Topics for daily discussion in the following program description suggest points of departure for seminar sessions. They are not prescriptive, but open to development within the Seminar’s broad focus on printing and the book during the roughly two centuries under investigation. Discussion sessions will evolve organically in response to participant interest. In general, the seminar will consist of two three-hour-long discussion sessions plus one book-oriented workshop each week. Each session will frame scholarly debates surrounding our readings in ways designed to produce meaningful dialogue. Seminar participants will collaborate in defining and pursuing the seminar’s agenda and exhibition lists. 

Participants are requested to prepare for this program through advance reading of Philip Gaskell’s discussion of the technology of printing during the era of the hand press in A New Introduction to Bibliography (pp. 1-185). This reading provides essential background for this program.

This seminar is designed to appeal to teacher-scholars of the literary, political, or cultural history of the Renaissance and Reformation, and to specialists in art history, women’s studies, religious studies, bibliography, print culture, library science (including rare book librarians), historians of mass communication, historians of literacy, and more.

Group activities will provide a backdrop to individual study projects, which may emphasize enhancement of teaching and/or research and take the form of a written paper or annotated bibliography. Participants will be asked to volunteer presentations concerning research and/or teaching and to make a fifteen-minute presentation on their individual study project at an appropriate point in our program.
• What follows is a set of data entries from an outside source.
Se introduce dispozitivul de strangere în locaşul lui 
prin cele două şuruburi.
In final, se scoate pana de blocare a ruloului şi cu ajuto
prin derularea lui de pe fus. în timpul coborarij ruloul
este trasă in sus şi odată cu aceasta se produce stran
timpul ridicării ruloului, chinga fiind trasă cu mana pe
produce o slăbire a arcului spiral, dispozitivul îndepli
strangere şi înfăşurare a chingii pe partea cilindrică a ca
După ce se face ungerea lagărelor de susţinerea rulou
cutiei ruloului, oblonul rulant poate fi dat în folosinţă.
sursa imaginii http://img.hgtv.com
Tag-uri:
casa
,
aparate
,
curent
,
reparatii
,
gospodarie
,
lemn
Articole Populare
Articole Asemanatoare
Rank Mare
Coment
Following orientation to collections at the Rare Books and Manuscripts Library (RBML) at Ohio State, we shall devote our opening week to placement of the technology of the hand-press within the History of the Book. Our first discussion meeting will assess the casting of type, different type styles, and the material construction of early printed books, and will conclude with a hands-on workshop allowing participants to measure type and watermarks and examine the physical construction of books. Our second session will evaluate seminal theories concerning the History of the Book during the era of the hand-press (circa 1455-1825). This investigation will enhance our understanding of the vast scale of Continental publication as opposed to England’s small, insular, and conservative book trade, which relied heavily on the importation of books and innovative Continental production practices. Professor Guido Latré will join the seminar during this second session, where he will speak about the Low Countries’ role in early English printing. He will also be available to assist seminar participants with their individual study projects.

Our first week will conclude with a rare-book exhibition and workshop which Professor Latré will co-curate. It will consider printed Bibles in Hebrew and Greek; the fourth-century Latin Vulgate translation attributed to St. Jerome; Desiderius Erasmus’s epochal Greek-Latin New Testament (1516), and broadly influential translations that descend from it, including those by Martin Luther and William Tyndale; and the many versions of Bibles printed in English up to and including the King James Bible (1611), which remains influential to the present day. Our investigation will include two extraordinary Bibles on loan from the Hebrew Union College of Cincinnati, Ohio, the Complutensian Polyglot (1514-17) and Biblia Regia (1568-73), published respectively under the patronage of the Cardinal of Toledo and King Phillip II of Spain. These outsized scholars’ Bibles employ complicated layouts to display Hebrew, Greek, Aramaic, and Latin texts, commentaries, and notes in different compartments on the same page. Also included is the Great Bible (1539), whose dramatic title-page woodcut displays Henry VIII distributing the text to clergy and lay officials in a manner that presaged official sponsorship of the English Bible under his offspring, Edward VI and Elizabeth I.